-------- Quoted passage --------

What is the Atkins Diet?
Sometimes called the Atkins Nutritional Approach, the “Atkins Diet” has, over the years, attracted quite a lot of publicity. In short, the plan traditionally involves four phases, the first of which, the ‘weight loss’ phase, instructs ‘dieters’ to restrict their carbohydrate intake to 20grammes of ‘net’ carbs a day for a minimum of two weeks while continuing to eat foods high in protein and fat such as eggs, beef, olive oil and butter. Dieter’s only carb intake should come in the form of salad greens and other green vegetables (broccoli, green beans, spinach and asparagus).
What claims are likely to be problematic?
The Code states that a weight-reduction regimen is commonly one in which the intake of energy is lower than its output i.e. dieters use more calories than they consume. To date, neither Committee of Advertising Practice (CAP) nor the Advertising Standards Authority (ASA) has accepted that a ‘diet’ based on monitoring the consumption of ‘good’ and ‘bad’ carbohydrates alone can result in weight loss. Whilst participants of an Atkins Diet may lose weight, CAP believes they achieve that weight loss by consuming fewer calories. Subsequently, any weight loss claims for Atkins diets would need to be supported by robust clinical evidence.

-------- Provided information --------

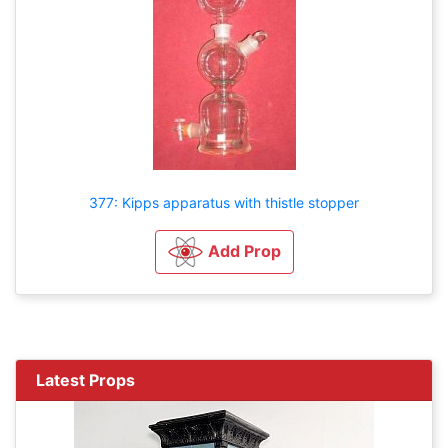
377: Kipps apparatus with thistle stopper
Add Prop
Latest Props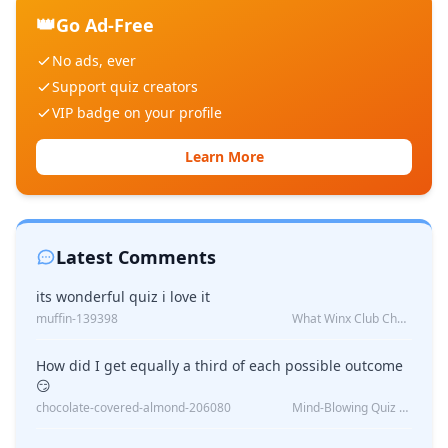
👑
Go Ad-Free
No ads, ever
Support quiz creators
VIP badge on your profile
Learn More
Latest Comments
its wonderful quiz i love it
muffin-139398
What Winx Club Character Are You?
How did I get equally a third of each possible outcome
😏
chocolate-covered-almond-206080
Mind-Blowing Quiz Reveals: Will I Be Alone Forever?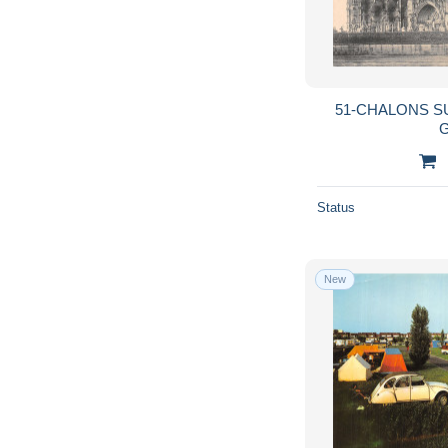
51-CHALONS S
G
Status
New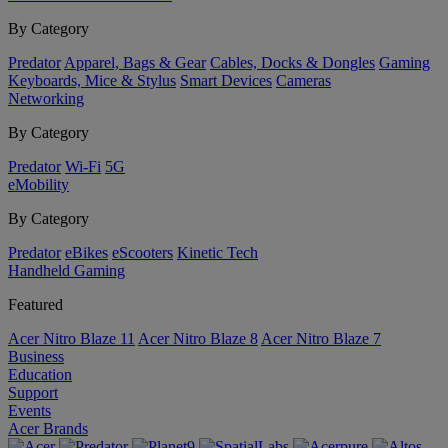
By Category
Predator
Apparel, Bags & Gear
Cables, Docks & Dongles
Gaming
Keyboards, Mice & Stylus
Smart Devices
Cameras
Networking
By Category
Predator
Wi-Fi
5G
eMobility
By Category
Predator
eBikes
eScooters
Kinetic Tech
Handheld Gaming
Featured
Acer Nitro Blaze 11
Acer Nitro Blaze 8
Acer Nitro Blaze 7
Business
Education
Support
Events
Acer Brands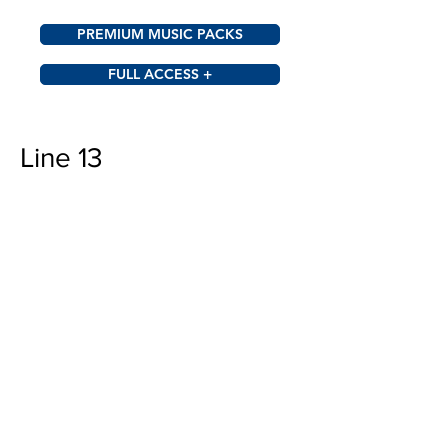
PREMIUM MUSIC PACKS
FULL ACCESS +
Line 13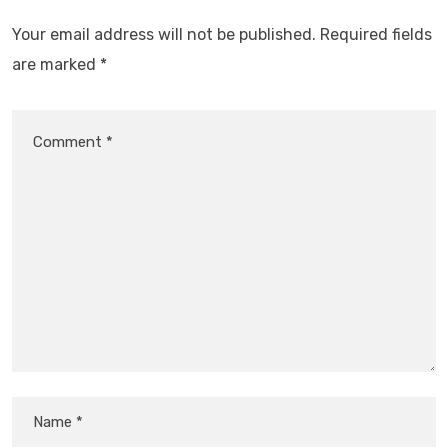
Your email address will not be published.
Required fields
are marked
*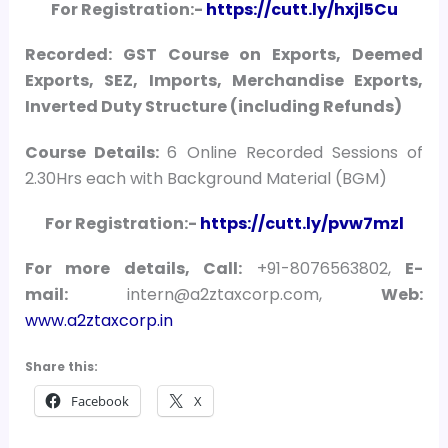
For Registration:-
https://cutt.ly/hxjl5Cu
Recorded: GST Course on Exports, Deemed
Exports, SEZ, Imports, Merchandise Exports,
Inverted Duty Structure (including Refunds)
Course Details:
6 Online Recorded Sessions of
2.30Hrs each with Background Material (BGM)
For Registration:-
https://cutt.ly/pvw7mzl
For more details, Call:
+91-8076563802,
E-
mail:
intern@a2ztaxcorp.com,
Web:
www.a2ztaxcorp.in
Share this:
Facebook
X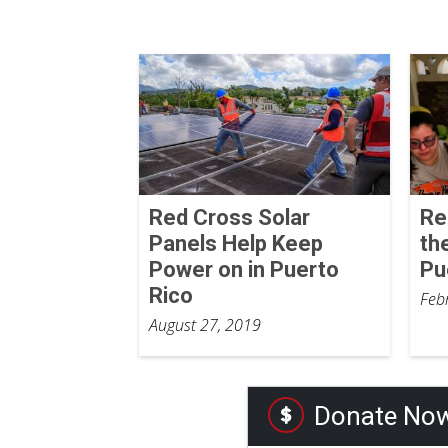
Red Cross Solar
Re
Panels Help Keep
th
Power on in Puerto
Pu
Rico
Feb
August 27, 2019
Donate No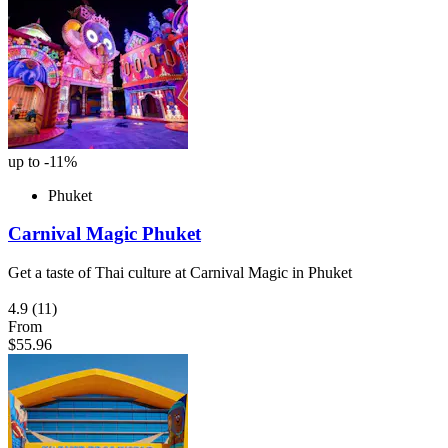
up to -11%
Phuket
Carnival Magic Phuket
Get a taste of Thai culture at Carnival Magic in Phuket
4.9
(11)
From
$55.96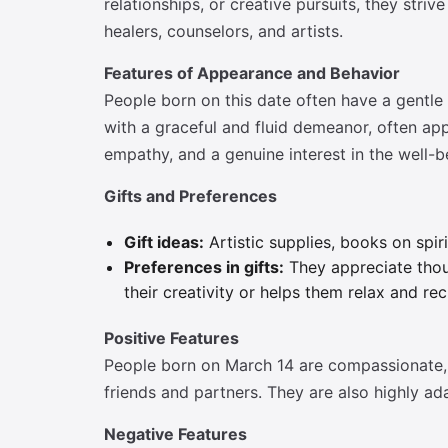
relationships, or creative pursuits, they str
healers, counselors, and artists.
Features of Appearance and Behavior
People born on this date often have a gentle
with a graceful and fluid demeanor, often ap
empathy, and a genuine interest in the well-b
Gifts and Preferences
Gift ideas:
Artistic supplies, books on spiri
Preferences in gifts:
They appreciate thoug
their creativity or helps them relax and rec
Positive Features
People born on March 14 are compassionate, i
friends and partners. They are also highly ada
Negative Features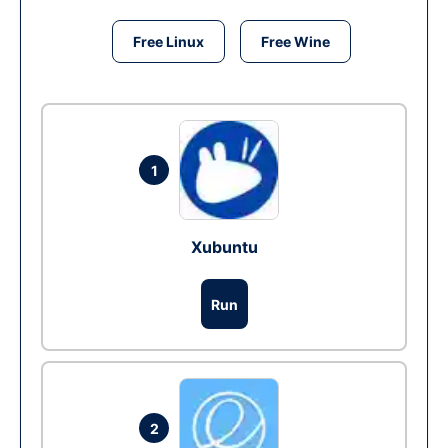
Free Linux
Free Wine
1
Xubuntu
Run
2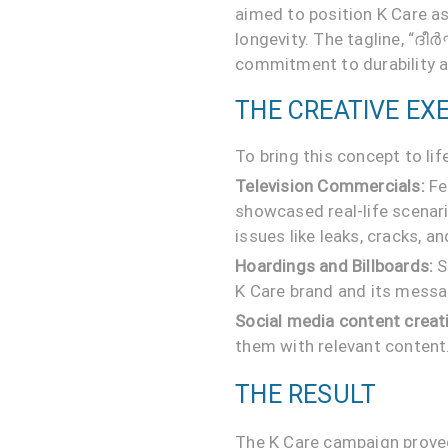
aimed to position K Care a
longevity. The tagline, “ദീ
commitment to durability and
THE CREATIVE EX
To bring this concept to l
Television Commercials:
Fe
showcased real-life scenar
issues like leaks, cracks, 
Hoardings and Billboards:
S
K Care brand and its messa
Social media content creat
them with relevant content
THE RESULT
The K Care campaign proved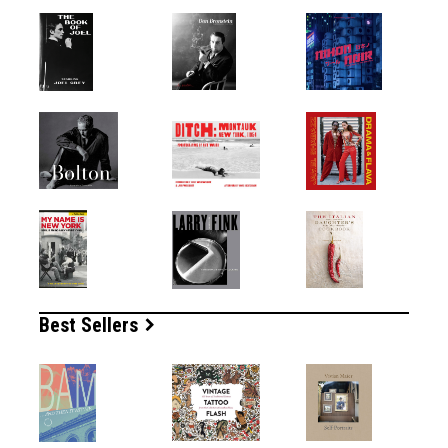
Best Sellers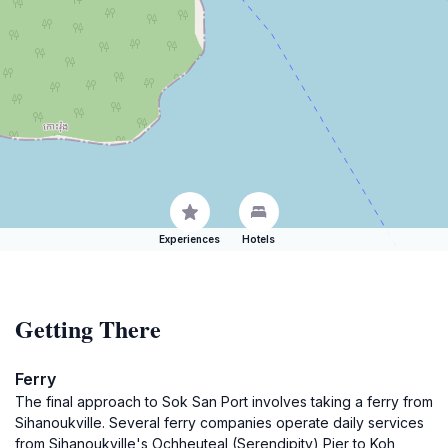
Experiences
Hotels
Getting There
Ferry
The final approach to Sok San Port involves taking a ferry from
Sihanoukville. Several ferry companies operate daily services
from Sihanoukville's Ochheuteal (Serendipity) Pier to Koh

--------
-------- Provided information --------

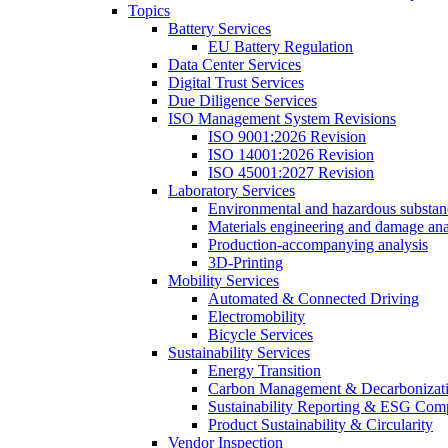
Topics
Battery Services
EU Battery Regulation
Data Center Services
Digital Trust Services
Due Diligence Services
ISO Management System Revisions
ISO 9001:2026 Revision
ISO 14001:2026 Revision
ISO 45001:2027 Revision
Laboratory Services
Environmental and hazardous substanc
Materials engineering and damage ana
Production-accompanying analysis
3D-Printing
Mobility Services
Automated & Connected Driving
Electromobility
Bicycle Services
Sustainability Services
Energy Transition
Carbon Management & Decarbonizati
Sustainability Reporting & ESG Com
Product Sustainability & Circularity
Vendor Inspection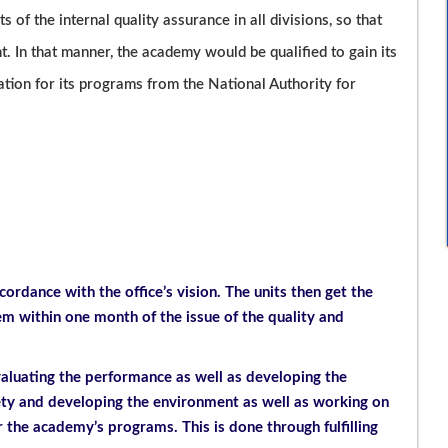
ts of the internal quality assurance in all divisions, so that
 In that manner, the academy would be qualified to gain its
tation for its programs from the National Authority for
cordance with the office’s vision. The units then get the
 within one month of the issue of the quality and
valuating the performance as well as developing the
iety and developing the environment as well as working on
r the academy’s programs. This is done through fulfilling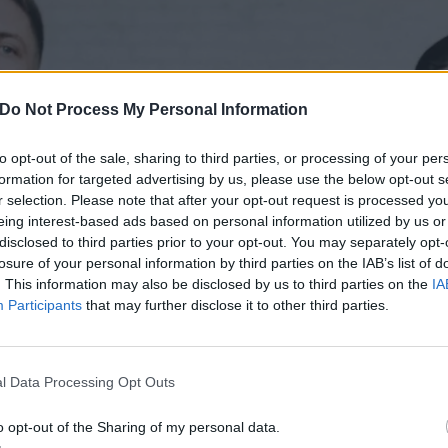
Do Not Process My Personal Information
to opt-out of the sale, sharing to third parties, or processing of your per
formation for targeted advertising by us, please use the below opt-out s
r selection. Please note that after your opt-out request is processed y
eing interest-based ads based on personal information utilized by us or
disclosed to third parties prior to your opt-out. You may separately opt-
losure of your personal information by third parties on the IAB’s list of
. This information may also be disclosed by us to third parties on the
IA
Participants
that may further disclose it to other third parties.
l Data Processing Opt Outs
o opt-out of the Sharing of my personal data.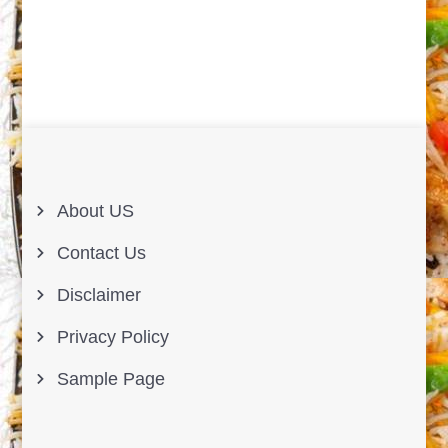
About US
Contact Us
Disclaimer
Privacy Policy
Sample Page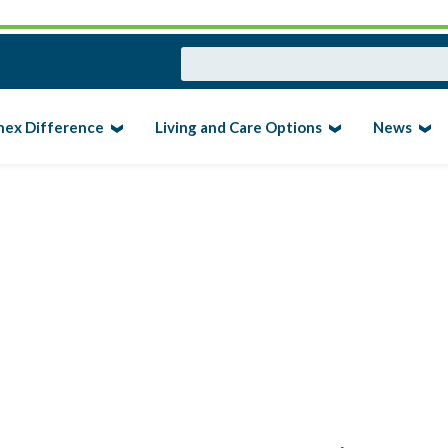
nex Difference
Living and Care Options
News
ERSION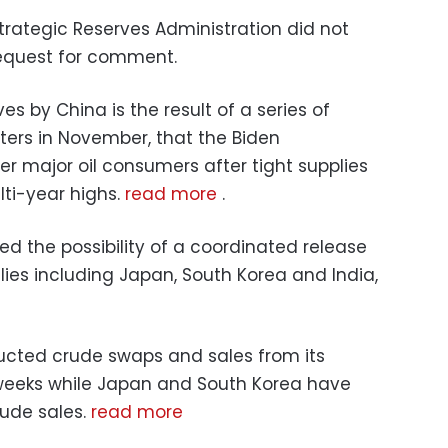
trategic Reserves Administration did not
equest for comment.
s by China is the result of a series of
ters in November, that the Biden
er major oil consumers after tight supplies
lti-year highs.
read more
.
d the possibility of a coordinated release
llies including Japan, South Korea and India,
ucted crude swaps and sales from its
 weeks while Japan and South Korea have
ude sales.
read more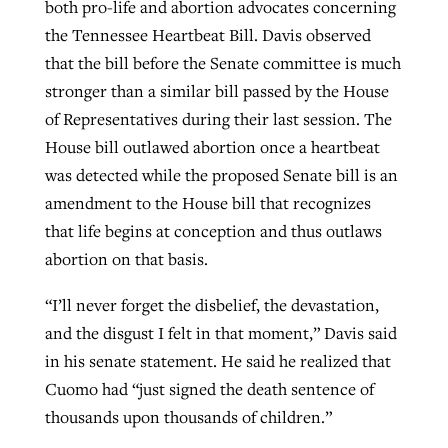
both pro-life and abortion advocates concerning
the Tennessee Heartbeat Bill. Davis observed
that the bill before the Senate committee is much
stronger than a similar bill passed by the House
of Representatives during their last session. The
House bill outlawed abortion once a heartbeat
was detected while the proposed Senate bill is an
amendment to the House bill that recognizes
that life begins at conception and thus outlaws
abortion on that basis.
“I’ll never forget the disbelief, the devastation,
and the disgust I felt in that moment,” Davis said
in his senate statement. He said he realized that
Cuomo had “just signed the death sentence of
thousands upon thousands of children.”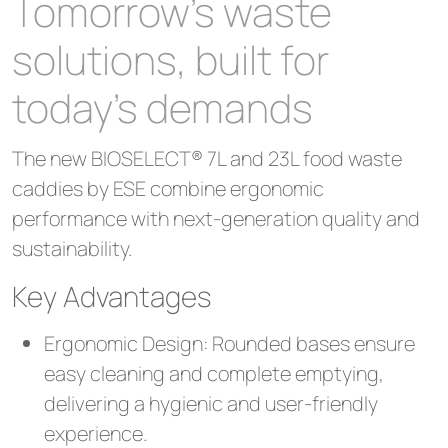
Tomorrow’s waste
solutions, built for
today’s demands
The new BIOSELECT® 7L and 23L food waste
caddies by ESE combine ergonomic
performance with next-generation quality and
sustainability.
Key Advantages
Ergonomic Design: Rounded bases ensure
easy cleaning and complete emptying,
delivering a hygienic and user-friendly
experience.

--------
-------- Provided information --------

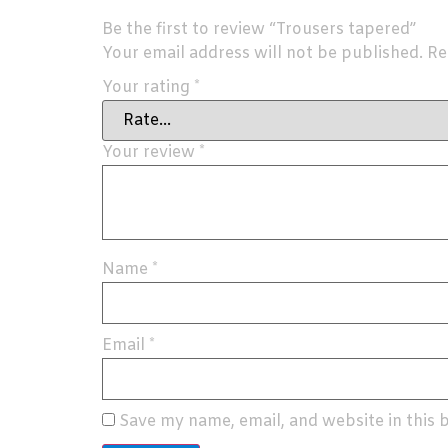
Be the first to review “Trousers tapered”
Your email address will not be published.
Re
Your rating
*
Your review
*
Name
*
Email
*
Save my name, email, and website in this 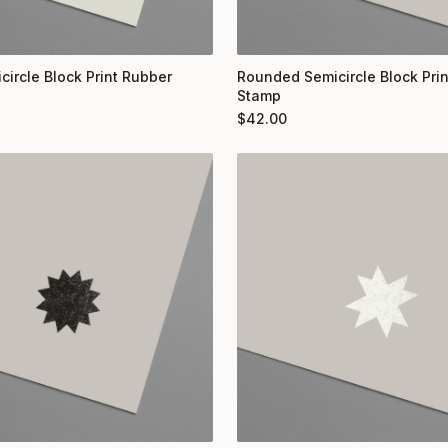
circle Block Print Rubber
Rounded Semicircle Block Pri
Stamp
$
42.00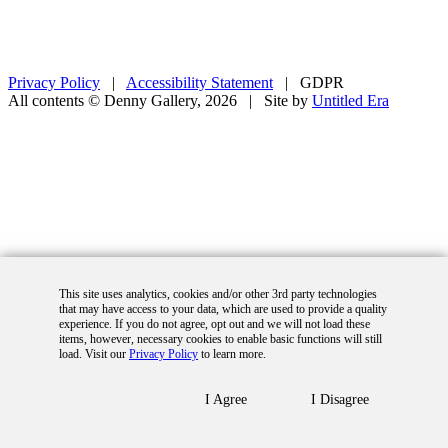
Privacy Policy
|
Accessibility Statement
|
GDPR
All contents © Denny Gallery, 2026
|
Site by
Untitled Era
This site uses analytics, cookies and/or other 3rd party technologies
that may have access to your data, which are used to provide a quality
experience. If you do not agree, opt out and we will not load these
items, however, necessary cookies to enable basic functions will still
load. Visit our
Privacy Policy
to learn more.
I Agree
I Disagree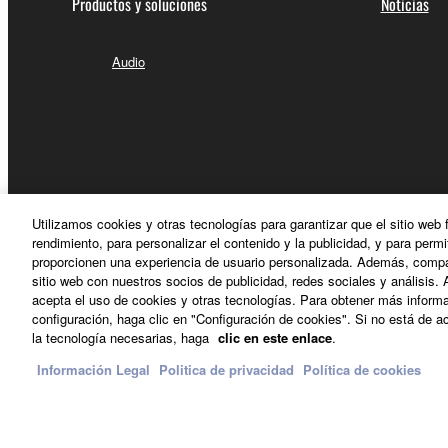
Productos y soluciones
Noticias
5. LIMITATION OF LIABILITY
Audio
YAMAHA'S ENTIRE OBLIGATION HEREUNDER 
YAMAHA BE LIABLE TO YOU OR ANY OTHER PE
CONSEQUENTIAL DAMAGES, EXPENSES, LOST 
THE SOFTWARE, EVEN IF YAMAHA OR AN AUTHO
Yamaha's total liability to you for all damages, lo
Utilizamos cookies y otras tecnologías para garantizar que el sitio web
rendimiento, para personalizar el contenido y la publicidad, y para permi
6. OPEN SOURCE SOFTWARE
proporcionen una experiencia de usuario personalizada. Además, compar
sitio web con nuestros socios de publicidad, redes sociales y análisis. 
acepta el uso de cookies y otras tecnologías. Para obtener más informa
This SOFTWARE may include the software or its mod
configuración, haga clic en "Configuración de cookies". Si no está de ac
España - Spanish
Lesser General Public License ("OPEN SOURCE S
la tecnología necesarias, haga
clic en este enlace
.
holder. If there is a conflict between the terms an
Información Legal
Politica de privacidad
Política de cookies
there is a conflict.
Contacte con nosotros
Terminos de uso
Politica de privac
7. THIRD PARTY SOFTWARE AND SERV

--------

* [Work instructions]
(A) In the passage on the Atkins Diet, what daily limit on net carbohydrates does the first phase set?
(B) Extend the passage on the Atkins Diet by continuing it from its last sentence.
The rows are not needed for this exercise.

* [Numbered responses]
(A) 20 grams of net carbs a day, for a minimum of two weeks.

(B)
The Code also states that marketers must be able to show that their diet plans are nutritionally well-balanced (rule 13.5). To date, neither CAP nor the ASA has seen convincing evidence that the Atkins Diet is nutritionally well-balanced and are aware of concern that risk factors are attached to it, for example orthostatic hypotension, gout, kidney failure, haemorrhoids, diverticulosis, polyps and colon cancer. A report appearing in the Cleveland Clinical Journal of Medicine identified those risk factors, indicated the diet was low in fibre and stated that restricting or omitting types of carbohydrate “can lead to deficiencies in vitamins, minerals and other essential micronutrients”.
In addition to holding evidence to demonstrate that the diet plan is nutritionally well balanced, marketers should not claim that the diet is “safe” unless they hold robust evidence.
Also see CAP advice on Weight control: General
Note: This advice is given by the CAP Executive about non-broadcast advertising. It does not constitute legal advice. It does not bind CAP, CAP advisory panels or the ASA. CAP’s AdviceOnline entries provide guidance on interpreting the UK Code of Non-broadcast Advertising and Direct & Promotional Marketing.